鉄棒


 病気がちだった友孝に、鉄棒にも慣れて欲しいと、二人で近所の若葉公園に通いました。それから、
何日か経ってのことです。
 「パパ、学校で逆上がりができたよ」
 逆上がりができるようになるまでのことを、彼は、「新宿区立四谷第六小学校(第45回)卒業記念文
集『さくら』」に書いていたのでした。その全文を掲げます。

★ 作文 ★

ぼくの体とスポーツ

僕は、鉄棒の逆上がりが苦手だ。時々。体育で逆上がりをさせられるが、ぜんぜん出来ない。出来な
い人がたくさんいるのだったら、まだいいのだが、出来ないのは僕を入れてたった三人だ。

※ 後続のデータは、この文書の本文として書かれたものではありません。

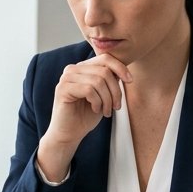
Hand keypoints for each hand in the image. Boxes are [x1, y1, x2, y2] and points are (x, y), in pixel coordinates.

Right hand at [37, 55, 131, 179]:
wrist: (70, 133)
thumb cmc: (86, 115)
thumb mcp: (103, 95)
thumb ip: (109, 80)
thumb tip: (123, 70)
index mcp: (82, 68)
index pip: (105, 58)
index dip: (120, 67)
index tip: (130, 81)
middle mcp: (72, 69)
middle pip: (104, 71)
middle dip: (115, 90)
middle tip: (116, 107)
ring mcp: (66, 78)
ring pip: (98, 81)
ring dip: (107, 99)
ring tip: (107, 111)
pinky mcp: (62, 89)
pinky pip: (89, 90)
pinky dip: (97, 102)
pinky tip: (95, 110)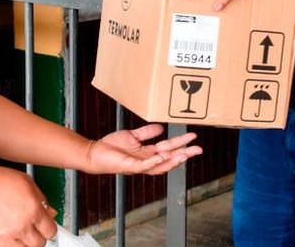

僕は生まれつき病気がちで体が弱かったので、運動することを禁止されてそだった。だから腕の力が他
人より劣っている。

ところが去年の秋ごろ、出来ない三人のうちの一人が突じょ僕の目の前で逆上がりをやった。ドキッとし
た。ついに、組では出来ない者が二人になった。それから僕はなるべく鉄棒をする習慣をつけた。毎朝六
時三十分ごろに起きて、近くの公園の鉄棒で練習した。

公園に着くとまずは一回やってみる。がっしりと鉄棒をにぎりしめ、心を落ち着かせて勢いよくけり上げ
る。力が足りないのか、上までは行かずに、どたっと落ちる。手に砂をまぶして、又やってみるが同じ結果
だ。腕の引きつけも弱く、腹が鉄棒に着くことさえも出来ない。何度も試みてみるがおしりが重い。鉄棒か
ら手をはなしてぐったりと砂の上にすわり、手に出来た豆をこする。

先ずは腕の力をつける事からはじめようと思い、斜めけいすいなどをやる。パートナーがいないので足が
すべる。次にうんていもやる。
 

最初のうちは、端から端まで渡れなかったが、くり返しているうちに、簡単に向こう岸まで着いて戻ること
も出来る様になった。うんていで、向こう岸に着いたら向こう岸のブランコにすわって一休みする。ゆれるブ
ランコに乗るのは、とても心の休まる思いがする。何回もこのような日をくり返すのだが、いつもあまり家に
良い知らせを持って帰る事が出来なかった。

寒くなって朝早く起きるのがつらくなったら、学校の放課後ひまを見て練習することにした。がんばるのだ
が、結果は同じだ。時々は、このままで行くと卒業までに出来ないのではないかと不安さえも起こる。
 

それから二週間程たった放課後、僕は、いつものように一人で練習を続けていた。なにげなく、エイッ
と、力を入れてけり上げたら、すうっと足から上がってくるっとまわった。ハッとして、そばにいた友達に「今見
た?」と聞いた。「いいや」と言ったので、夢かと思いもう一度やった。力いっぱいけり上げて強引に体を引
きつけたらやっぱり出来た!! 

その日はいつも立ち寄る図工室に行かずに、かばんを取ってすぐさま帰宅した。卒業するまで、とてもだめかと思っていた逆上がりが出来た!! これは僕にとっては大きな飛躍だと思う。

中学になっても不得手な鉄棒をもっとうまく出来るように、がんばろうと思う。努力、忍耐、訓練、という
ことは、これからの僕にとってだいじなことだと、つくづく思った。